2 Installing and running
The program should be able to be run purely on Python 3. However, you can get some great speed boosts by installing and running it on PyPy3 instead. Switching to PyPy can give quite large speedups, as can be seen from this \(A_6\) crystal which has about half a million elements:
/usr/bin/time python3 prod-monomial-crystal.py A 6 '{1: [1, -1], 2: [2], 3:[3, 9]}' 2>&1 1>/dev/null
/usr/bin/time pypy3 prod-monomial-crystal.py A 6 '{1: [1, -1], 2: [2], 3:[3, 9]}' 2>&1 1>/dev/null
43.80 real 42.38 user 1.27 sys 8.33 real 7.65 user 0.67 sys
3 Showing the S-multisets of elements
There are two extra options, --show_lws
and --show_hws
, which will display some pictures of the lowest and highest-weight elements of a crystal.
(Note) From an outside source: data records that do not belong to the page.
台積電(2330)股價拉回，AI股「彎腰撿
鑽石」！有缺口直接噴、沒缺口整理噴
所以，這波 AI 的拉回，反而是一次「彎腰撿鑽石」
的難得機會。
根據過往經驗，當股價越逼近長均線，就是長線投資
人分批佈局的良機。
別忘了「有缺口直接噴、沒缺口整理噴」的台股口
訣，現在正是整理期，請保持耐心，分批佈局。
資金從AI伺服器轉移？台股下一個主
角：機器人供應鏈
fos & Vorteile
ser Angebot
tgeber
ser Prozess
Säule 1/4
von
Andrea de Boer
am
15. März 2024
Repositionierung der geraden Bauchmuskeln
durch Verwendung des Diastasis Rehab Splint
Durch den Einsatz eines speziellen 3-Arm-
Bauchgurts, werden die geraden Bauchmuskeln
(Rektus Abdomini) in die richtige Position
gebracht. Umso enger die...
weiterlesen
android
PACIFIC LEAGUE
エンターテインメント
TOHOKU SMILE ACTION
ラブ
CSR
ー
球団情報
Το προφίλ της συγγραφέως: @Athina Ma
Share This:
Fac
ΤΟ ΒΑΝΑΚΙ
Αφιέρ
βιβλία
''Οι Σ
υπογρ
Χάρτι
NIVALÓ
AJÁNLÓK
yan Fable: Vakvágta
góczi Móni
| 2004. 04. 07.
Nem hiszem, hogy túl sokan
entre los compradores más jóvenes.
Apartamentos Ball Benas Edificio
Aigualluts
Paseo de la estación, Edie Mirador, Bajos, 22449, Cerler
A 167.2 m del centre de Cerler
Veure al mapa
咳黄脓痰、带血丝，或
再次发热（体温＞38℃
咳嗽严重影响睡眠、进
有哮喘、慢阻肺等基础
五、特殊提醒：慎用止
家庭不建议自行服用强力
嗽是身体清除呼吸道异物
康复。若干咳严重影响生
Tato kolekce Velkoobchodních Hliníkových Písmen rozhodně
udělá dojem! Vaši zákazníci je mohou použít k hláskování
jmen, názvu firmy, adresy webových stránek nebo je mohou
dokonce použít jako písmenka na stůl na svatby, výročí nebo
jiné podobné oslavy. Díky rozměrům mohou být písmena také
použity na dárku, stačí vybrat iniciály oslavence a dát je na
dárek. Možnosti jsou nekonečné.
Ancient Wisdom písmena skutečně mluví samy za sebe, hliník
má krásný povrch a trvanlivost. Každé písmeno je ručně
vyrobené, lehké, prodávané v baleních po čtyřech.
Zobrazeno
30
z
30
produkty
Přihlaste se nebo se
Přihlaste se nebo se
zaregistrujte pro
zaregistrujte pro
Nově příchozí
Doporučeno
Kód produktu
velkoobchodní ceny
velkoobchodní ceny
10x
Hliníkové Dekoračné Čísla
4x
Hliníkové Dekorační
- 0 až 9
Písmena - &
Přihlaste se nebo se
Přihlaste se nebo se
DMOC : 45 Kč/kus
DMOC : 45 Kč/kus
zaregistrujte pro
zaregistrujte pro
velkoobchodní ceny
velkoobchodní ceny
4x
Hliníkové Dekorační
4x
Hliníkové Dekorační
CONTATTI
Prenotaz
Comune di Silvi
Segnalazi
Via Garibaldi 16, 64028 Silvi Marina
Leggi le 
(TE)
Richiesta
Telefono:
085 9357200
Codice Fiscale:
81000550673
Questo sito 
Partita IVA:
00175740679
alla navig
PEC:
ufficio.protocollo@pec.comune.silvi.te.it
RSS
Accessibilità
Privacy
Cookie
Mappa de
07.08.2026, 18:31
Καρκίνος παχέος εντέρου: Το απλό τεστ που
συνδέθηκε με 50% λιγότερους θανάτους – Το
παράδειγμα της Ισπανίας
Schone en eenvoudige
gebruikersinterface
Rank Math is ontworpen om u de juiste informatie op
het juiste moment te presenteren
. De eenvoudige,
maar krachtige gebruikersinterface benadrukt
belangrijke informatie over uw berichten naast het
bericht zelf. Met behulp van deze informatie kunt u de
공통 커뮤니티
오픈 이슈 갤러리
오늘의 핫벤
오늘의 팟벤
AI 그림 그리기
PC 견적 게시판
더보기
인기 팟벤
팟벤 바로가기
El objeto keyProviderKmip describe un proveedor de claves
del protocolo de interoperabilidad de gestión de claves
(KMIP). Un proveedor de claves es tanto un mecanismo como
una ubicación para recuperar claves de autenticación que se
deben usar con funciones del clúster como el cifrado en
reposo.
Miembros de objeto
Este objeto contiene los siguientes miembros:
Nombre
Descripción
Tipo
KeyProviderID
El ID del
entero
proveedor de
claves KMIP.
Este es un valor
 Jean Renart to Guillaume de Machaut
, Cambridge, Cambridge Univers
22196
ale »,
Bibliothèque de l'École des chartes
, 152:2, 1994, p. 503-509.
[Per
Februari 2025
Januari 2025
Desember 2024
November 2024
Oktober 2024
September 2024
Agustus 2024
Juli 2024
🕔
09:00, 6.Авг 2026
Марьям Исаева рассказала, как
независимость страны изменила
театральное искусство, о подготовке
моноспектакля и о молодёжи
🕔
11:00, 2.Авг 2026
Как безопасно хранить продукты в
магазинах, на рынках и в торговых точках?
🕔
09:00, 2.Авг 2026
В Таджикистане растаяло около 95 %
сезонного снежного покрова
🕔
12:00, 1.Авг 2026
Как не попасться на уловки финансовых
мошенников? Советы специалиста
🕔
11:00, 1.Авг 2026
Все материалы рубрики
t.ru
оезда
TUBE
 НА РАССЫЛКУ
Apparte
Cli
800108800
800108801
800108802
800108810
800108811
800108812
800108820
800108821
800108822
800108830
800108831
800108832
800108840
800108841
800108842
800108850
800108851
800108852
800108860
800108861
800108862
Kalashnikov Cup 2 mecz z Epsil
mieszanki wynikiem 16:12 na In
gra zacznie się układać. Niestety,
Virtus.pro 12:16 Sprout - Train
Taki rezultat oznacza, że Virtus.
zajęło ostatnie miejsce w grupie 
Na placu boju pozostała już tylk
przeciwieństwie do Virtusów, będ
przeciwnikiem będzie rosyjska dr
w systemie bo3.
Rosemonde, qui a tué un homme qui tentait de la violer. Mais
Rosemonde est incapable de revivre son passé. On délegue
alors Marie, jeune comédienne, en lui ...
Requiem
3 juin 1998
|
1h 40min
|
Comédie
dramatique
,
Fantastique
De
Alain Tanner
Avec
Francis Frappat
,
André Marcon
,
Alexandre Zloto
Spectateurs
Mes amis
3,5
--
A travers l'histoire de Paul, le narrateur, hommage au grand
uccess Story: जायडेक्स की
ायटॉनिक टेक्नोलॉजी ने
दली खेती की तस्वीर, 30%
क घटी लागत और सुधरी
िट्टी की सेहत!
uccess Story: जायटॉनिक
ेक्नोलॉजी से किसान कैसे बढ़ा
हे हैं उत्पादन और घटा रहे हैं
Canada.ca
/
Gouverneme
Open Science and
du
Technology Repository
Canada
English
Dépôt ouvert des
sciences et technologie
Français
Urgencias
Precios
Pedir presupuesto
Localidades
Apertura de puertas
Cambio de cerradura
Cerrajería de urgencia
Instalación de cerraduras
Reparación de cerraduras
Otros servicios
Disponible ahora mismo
For a fundamental crystal, the highest-weight S-multisets will be empty, so the only interesting ones are the lowest-weights:
python3 prod-monomial-crystal.py A 5 '{2:[0]}' --show_lws
Product monomial crystal in type A5, with parameters lambda = [0, 1, 0, 0, 0], R = {2: [0]} Number of monomials (dimension): 15 Number of connected components: 1 Number of isoclasses of components: 1 Listing of isoclasses of highest weights: Weight Mult (0, 1, 0, 0, 0) 1 ---------- Shape of lowest-weight elem with weight (0, 0, 0, -1, 0) -1: 1 -2: 1 1 -3: 1 1 -4: 1 1 -5: 1
As expected, this fundamental crystal has lowest weight consisting of the full partition fitting into a \(2 \times 4\) box. There are some more interesting examples, such as
python3 prod-monomial-crystal.py A 3 '{1:[0], 3:[4]}' --show_hws --show_lws
Product monomial crystal in type A3, with parameters lambda = [1, 0, 1], R = {1: [0], 3: [4]} Number of monomials (dimension): 16 Number of connected components: 2 Number of isoclasses of components: 2 Listing of isoclasses of highest weights: Weight Mult (0, 0, 0) 1 (1, 0, 1) 1 ---------- Shape of highest-weight elem with weight (0, 0, 0) 3: 1 2: 1 1: 1 ---------- Shape of highest-weight elem with weight (1, 0, 1) empty ---------- Shape of lowest-weight elem with weight (-1, 0, -1) 3: 1 2: 1 1: 1 0: -1: 1 -2: 1 -3: 1 ---------- Shape of lowest-weight elem with weight (0, 0, 0) 3: 1 2: 1 1: 1
This picture describes the sort of thing we should be looking for in a fundamental D crystal:
python3 prod-monomial-crystal.py D 10 '{5:[0]}' --show_lws
Product monomial crystal in type D10, with parameters lambda = [0, 0, 0, 0, 1, 0, 0, 0, 0, 0], R = {5: [0]} Number of monomials (dimension): 15504 Number of connected components: 1 Number of isoclasses of components: 1 Listing of isoclasses of highest weights: Weight Mult (0, 0, 0, 0, 1, 0, 0, 0, 0, 0) 1 ---------- Shape of lowest-weight elem with weight (0, 0, 0, 0, -1, 0, 0, 0, 0, 0) -1: 1 -2: 1 1 -3: 1 1 1 -4: 1 1 1 1 -5: 1 1 1 1 11 -6: 1 1 1 2 -7: 1 1 2 11 -8: 1 2 2 -9: 2 2 11 -10: 1 2 2 -11: 1 1 2 11 -12: 1 1 1 2 -13: 1 1 1 1 11 -14: 1 1 1 1 -15: 1 1 1 -16: 1 1 -17: 1
4 Extra notes
- Sometimes PyPy3 is confused about where installed packages go. Run
pypy3 -m pip install <blah>
in order to get it put in the right spot.